TASK STATEMENT =
Render the stretch of lines from the start through the one containing "それをやっぱり GDPで評価してしまうというのが" as a Markdown table with the columns Row and Line. Number each row and leave out blank lines.

(Items taken from a dataset)
════════════════════

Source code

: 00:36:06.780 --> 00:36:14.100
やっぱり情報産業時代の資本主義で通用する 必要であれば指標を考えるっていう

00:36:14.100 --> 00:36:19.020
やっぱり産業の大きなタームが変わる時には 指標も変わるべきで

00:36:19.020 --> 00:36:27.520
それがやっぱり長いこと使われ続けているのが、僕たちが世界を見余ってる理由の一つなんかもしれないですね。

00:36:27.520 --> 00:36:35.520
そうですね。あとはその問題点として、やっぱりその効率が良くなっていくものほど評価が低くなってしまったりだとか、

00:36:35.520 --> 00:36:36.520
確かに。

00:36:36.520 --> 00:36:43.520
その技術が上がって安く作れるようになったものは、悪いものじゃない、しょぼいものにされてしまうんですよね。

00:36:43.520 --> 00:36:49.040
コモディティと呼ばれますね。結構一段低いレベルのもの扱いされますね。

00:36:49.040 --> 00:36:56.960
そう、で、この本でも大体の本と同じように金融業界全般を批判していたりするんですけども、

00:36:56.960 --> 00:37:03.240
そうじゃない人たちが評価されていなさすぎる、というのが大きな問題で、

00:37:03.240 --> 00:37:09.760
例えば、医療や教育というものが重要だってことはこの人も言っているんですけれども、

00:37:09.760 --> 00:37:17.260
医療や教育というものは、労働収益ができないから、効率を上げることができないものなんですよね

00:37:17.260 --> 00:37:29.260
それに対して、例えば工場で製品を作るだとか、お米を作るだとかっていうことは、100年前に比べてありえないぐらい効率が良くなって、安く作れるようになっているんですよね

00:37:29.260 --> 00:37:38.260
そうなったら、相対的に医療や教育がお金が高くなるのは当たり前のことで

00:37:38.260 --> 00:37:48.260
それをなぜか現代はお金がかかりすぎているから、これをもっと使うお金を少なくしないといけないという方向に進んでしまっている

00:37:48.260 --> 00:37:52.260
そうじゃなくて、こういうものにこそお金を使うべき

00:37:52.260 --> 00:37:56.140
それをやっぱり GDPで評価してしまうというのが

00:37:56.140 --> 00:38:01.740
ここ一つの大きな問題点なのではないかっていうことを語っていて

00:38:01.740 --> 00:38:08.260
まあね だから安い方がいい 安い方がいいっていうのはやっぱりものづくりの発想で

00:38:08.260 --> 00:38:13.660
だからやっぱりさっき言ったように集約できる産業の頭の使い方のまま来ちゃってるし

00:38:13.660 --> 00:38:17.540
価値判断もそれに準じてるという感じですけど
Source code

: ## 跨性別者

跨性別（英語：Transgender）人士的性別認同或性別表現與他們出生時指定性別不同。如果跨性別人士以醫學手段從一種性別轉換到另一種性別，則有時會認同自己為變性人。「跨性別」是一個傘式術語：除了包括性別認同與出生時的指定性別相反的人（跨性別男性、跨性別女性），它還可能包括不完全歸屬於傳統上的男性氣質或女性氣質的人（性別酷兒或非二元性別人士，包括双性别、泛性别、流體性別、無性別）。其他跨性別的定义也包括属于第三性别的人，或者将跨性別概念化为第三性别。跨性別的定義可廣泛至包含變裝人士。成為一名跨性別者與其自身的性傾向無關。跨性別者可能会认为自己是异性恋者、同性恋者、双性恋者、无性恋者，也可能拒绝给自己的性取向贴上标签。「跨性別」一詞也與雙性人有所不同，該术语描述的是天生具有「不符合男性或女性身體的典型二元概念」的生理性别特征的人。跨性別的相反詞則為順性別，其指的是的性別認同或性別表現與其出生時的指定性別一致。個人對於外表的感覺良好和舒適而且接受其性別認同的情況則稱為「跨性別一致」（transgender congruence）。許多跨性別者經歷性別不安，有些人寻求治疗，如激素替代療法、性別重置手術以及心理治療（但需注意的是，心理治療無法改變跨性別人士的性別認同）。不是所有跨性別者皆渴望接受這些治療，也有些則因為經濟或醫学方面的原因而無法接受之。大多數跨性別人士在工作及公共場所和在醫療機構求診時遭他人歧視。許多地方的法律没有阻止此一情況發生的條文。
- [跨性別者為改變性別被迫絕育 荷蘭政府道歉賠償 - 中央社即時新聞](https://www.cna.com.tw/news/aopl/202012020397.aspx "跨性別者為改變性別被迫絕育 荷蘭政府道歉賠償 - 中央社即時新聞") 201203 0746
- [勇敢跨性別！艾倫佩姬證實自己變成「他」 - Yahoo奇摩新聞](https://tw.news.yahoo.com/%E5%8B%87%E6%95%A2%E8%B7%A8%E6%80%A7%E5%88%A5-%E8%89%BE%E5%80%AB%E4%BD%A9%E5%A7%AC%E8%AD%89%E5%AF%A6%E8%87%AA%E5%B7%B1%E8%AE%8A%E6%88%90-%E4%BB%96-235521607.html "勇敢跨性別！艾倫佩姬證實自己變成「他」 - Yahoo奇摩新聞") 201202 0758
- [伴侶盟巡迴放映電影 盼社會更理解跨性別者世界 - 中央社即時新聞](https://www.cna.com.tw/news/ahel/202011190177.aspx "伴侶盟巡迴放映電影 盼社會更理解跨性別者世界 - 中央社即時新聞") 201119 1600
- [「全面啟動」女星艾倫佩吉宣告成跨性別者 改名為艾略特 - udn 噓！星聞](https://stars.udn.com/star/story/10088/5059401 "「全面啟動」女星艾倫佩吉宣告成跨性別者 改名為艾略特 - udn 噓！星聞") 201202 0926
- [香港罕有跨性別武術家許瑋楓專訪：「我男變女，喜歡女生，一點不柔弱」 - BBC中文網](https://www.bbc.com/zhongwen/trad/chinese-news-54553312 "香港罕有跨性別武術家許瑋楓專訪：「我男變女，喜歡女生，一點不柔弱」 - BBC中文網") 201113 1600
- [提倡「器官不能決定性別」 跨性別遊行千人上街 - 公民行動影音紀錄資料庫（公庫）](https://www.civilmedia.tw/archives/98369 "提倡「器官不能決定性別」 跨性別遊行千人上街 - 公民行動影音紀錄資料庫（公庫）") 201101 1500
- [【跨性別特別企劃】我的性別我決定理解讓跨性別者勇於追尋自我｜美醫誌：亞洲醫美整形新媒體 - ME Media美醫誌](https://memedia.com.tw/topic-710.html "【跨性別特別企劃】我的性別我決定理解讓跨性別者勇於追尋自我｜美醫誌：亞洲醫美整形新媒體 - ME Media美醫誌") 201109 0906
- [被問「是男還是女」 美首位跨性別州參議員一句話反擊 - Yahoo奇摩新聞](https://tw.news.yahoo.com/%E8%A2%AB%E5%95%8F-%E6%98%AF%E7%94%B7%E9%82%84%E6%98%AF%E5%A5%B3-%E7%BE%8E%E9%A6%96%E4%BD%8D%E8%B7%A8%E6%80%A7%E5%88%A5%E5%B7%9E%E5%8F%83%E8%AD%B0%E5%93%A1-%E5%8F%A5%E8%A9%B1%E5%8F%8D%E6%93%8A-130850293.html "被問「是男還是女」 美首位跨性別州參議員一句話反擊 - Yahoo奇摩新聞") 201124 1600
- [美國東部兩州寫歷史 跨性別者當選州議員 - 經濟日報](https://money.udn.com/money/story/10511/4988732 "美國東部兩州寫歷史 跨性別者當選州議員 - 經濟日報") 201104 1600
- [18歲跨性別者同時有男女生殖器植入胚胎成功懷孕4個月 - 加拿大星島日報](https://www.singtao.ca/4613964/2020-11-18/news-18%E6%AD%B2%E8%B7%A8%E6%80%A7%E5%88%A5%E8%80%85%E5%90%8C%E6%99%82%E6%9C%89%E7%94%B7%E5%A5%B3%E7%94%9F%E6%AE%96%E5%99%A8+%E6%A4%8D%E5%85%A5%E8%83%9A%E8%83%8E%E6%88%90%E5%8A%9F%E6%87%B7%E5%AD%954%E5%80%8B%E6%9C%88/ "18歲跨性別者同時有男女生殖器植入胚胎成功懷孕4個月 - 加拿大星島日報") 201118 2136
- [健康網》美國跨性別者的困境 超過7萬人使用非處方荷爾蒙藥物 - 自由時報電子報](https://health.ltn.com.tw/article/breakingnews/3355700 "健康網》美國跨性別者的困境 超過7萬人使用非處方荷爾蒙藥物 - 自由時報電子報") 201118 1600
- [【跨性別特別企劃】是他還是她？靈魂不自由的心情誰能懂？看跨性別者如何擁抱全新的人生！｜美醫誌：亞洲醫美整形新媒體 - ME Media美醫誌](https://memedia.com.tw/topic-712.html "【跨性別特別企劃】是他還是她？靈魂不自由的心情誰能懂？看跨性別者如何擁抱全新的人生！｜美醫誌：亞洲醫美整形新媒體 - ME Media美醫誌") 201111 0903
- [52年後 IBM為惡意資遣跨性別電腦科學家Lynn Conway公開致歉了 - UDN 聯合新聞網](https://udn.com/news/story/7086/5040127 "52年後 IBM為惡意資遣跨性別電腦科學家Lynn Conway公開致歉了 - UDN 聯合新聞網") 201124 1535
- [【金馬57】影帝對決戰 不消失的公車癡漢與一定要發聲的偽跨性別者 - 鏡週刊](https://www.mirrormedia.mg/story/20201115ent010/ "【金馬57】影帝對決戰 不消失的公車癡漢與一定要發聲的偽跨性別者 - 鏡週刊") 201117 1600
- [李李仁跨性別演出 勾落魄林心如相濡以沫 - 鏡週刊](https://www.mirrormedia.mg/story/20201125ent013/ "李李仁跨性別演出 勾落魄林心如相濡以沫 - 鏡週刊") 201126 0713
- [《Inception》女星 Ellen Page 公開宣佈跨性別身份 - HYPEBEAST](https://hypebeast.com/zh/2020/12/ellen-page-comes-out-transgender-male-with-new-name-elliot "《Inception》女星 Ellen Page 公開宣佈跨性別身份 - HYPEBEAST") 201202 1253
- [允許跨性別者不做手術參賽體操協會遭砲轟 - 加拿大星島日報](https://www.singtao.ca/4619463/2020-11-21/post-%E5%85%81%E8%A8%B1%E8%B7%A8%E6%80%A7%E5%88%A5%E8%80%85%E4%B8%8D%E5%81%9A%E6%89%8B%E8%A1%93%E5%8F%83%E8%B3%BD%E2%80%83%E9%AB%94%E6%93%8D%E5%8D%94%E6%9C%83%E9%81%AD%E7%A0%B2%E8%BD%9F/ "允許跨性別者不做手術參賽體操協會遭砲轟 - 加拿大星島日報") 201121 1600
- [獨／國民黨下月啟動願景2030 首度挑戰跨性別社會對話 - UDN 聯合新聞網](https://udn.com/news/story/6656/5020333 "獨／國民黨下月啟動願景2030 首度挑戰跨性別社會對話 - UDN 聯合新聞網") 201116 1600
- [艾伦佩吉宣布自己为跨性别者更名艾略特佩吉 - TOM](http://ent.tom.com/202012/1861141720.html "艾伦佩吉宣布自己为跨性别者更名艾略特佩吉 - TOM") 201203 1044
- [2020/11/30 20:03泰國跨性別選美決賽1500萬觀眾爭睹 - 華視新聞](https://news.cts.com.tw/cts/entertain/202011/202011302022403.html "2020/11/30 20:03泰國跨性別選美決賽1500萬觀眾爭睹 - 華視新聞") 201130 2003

════════════════════

RESPONSE BELOW =
| Row | Line |
|---|---|
| 1 | Source code |
| 2 | : 00:36:06.780 --> 00:36:14.100 |
| 3 | やっぱり情報産業時代の資本主義で通用する 必要であれば指標を考えるっていう |
| 4 | 00:36:14.100 --> 00:36:19.020 |
| 5 | やっぱり産業の大きなタームが変わる時には 指標も変わるべきで |
| 6 | 00:36:19.020 --> 00:36:27.520 |
| 7 | それがやっぱり長いこと使われ続けているのが、僕たちが世界を見余ってる理由の一つなんかもしれないですね。 |
| 8 | 00:36:27.520 --> 00:36:35.520 |
| 9 | そうですね。あとはその問題点として、やっぱりその効率が良くなっていくものほど評価が低くなってしまったりだとか、 |
| 10 | 00:36:35.520 --> 00:36:36.520 |
| 11 | 確かに。 |
| 12 | 00:36:36.520 --> 00:36:43.520 |
| 13 | その技術が上がって安く作れるようになったものは、悪いものじゃない、しょぼいものにされてしまうんですよね。 |
| 14 | 00:36:43.520 --> 00:36:49.040 |
| 15 | コモディティと呼ばれますね。結構一段低いレベルのもの扱いされますね。 |
| 16 | 00:36:49.040 --> 00:36:56.960 |
| 17 | そう、で、この本でも大体の本と同じように金融業界全般を批判していたりするんですけども、 |
| 18 | 00:36:56.960 --> 00:37:03.240 |
| 19 | そうじゃない人たちが評価されていなさすぎる、というのが大きな問題で、 |
| 20 | 00:37:03.240 --> 00:37:09.760 |
| 21 | 例えば、医療や教育というものが重要だってことはこの人も言っているんですけれども、 |
| 22 | 00:37:09.760 --> 00:37:17.260 |
| 23 | 医療や教育というものは、労働収益ができないから、効率を上げることができないものなんですよね |
| 24 | 00:37:17.260 --> 00:37:29.260 |
| 25 | それに対して、例えば工場で製品を作るだとか、お米を作るだとかっていうことは、100年前に比べてありえないぐらい効率が良くなって、安く作れるようになっているんですよね |
| 26 | 00:37:29.260 --> 00:37:38.260 |
| 27 | そうなったら、相対的に医療や教育がお金が高くなるのは当たり前のことで |
| 28 | 00:37:38.260 --> 00:37:48.260 |
| 29 | それをなぜか現代はお金がかかりすぎているから、これをもっと使うお金を少なくしないといけないという方向に進んでしまっている |
| 30 | 00:37:48.260 --> 00:37:52.260 |
| 31 | そうじゃなくて、こういうものにこそお金を使うべき |
| 32 | 00:37:52.260 --> 00:37:56.140 |
| 33 | それをやっぱり GDPで評価してしまうというのが |